関西国際空港の服部経治社長は、22日関西国際空港本社で記者会見し、自ら退任の意志を明かにした。
22日午前、関西国際空港本社で記者会見した服部社長は「五年前に就任した時に開港と二期工事のめどをたてることを自らのノルマとした。」「いま、二期工事のめどがついたためこれを区切りにしたい。」と辞意を語った。
運輸省事務次官から顧問を経て平成三年六月に二代目の社長に就任した服部社長は在任期間を振り返って、「第一期工事にあたりターミナルビルのウイングを短縮する案が出たが、ウイングの長さが計画通りに復活した時が一番思い出深い。」と語り、また「関西の印象はいかがでしたか」との質問に、「関西は自分の気質にあった街だが、私が関西を好きなほど関西は私を好きではなかったようだ。」と笑いながら答えた。(注1)
服部社長は、来月二六日に予定されている株主総会と運輸大臣の承認をえて正式に辞任するが、後任の社長には運輸省港湾局長を経て港湾空間高度化センター理事長を勤めている御巫清泰(みかなぎ・きよやす)氏が内定しており、服部社長は御巫氏について「御巫氏は技術畑の出身で二期工事を進めるにあたり素晴らしい人材、経営面でも支障はない。」と述べた。
一方、服部社長の退任について和歌山県の西口 勇知事は「自ら苦労を背負っての大変な5年間だったと思います。心からご苦労さまでしたと申し上げます。新たに就任される御巫さんに対しましては2期工事の円滑な進捗にご尽力いただけるものと期待しています。」とコメントした。
(注1) 自らが語るように服部社長の役割は第二期工事の推進であった。社長就任当時は二本目の滑走路を建設する第二期工事が、第7次空港審議会の答申に盛り込まれるかどうか微妙な時期であった。

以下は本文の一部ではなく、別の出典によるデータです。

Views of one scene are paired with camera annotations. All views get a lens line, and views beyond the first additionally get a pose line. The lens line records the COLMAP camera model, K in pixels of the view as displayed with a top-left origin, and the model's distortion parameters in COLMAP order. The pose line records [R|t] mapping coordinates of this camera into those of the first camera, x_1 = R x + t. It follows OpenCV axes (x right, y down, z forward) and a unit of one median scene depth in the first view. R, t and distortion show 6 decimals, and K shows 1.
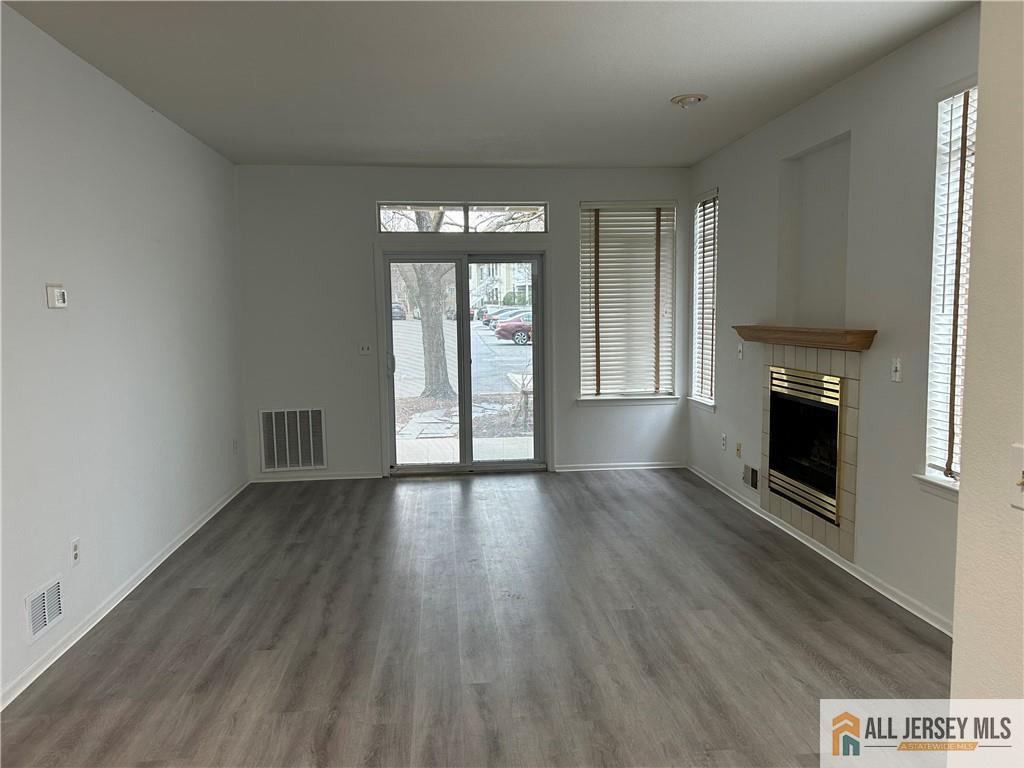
lens RADIAL K [[767.9, 0, 517.1], [0, 767.9, 396.3], [0, 0, 1]] dist [0.079969, -0.087539]
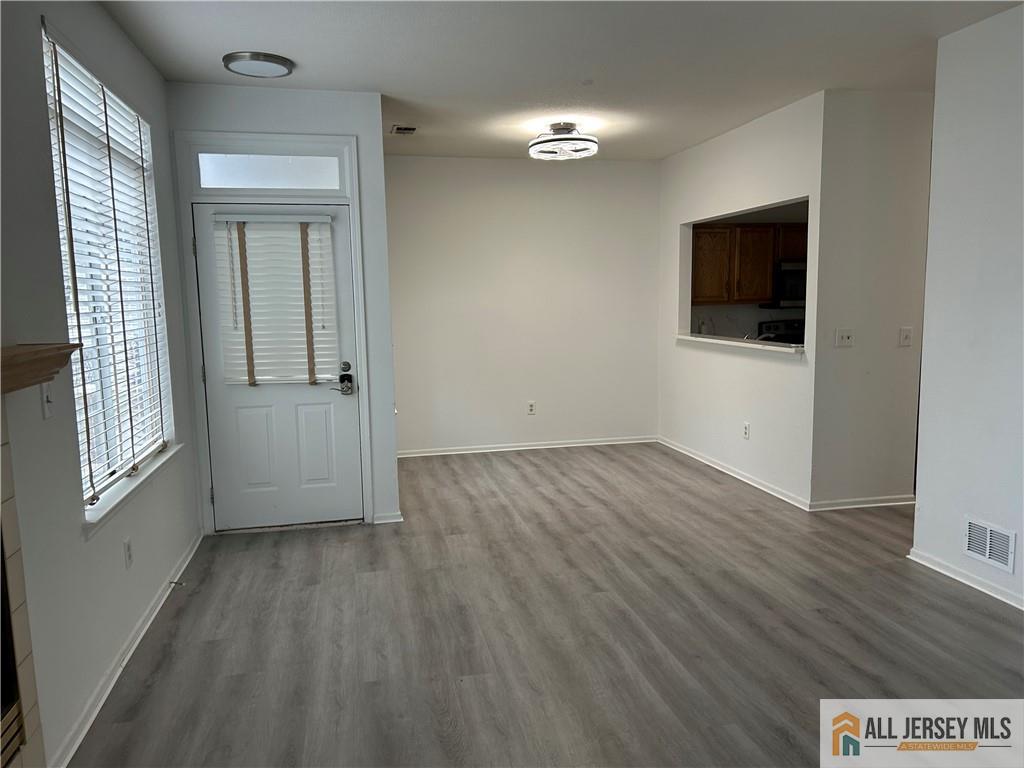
lens RADIAL K [[767.9, 0, 517.1], [0, 767.9, 396.3], [0, 0, 1]] dist [0.079969, -0.087539]
pose [[-0.992809, 0.044142, -0.111270, 0.110348], [0.016082, 0.970283, 0.241436, -0.125545], [0.118621, 0.237911, -0.964016, 1.108657]]
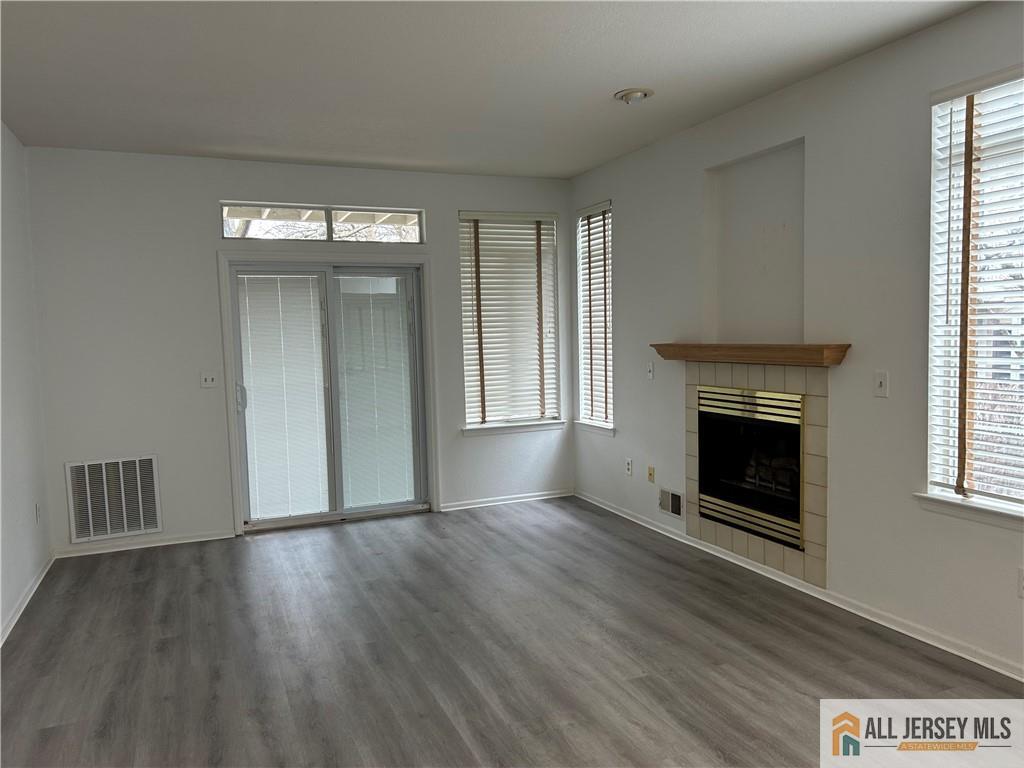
lens RADIAL K [[766.5, 0, 511.9], [0, 766.5, 401.1], [0, 0, 1]] dist [0.082716, -0.094860]
pose [[0.956058, -0.037644, 0.290751, -0.148385], [0.045132, 0.998799, -0.019086, -0.010525], [-0.289683, 0.031369, 0.956608, 0.142452]]
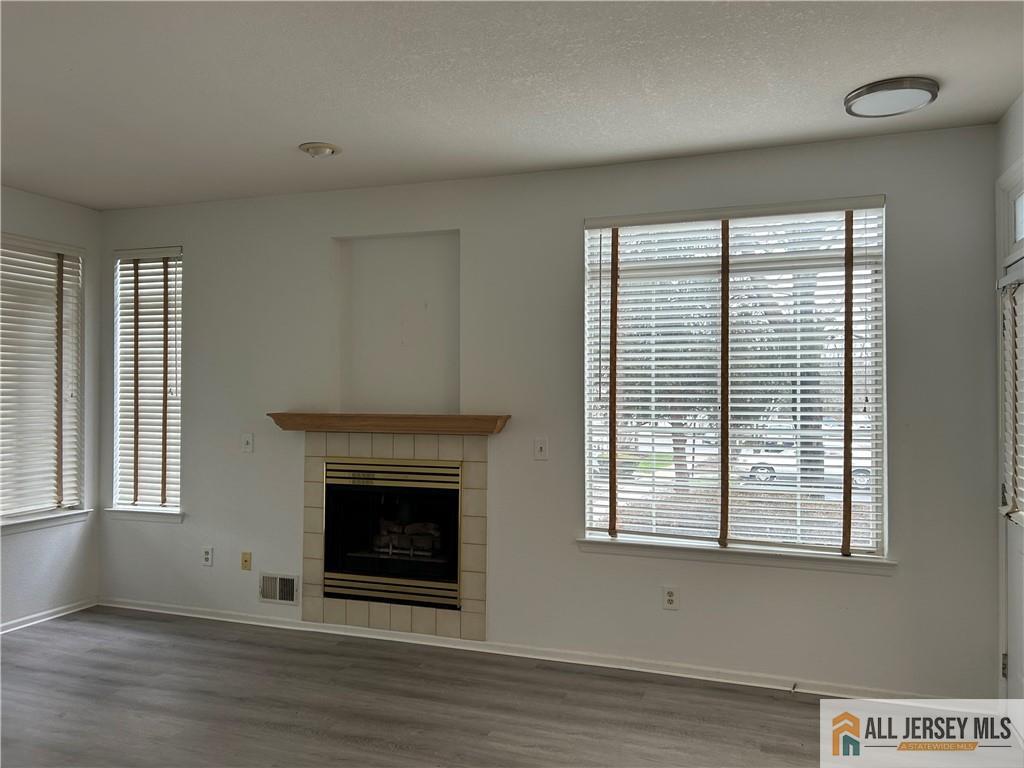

第二期工事の着工には地元自治体、経済界の財政的支援が不可欠であったが、バブル崩壊後の経済情勢の中で、経済界は分担金に消極的で、これに業を煮やした服部社長は記者会見で「東京人の私としては、関西はもっとエネルギッシュで熱意のある所だと思っていたが、どうやら期待はずれらしい。」と痛烈な発言をし、経済界を煽ったこともある。
しかし、運輸省に対しては「押しの服部」と言われるように、第二期工事の実現のために服部社長が果たした役割は、関西経済界の誰もが認めるところだ。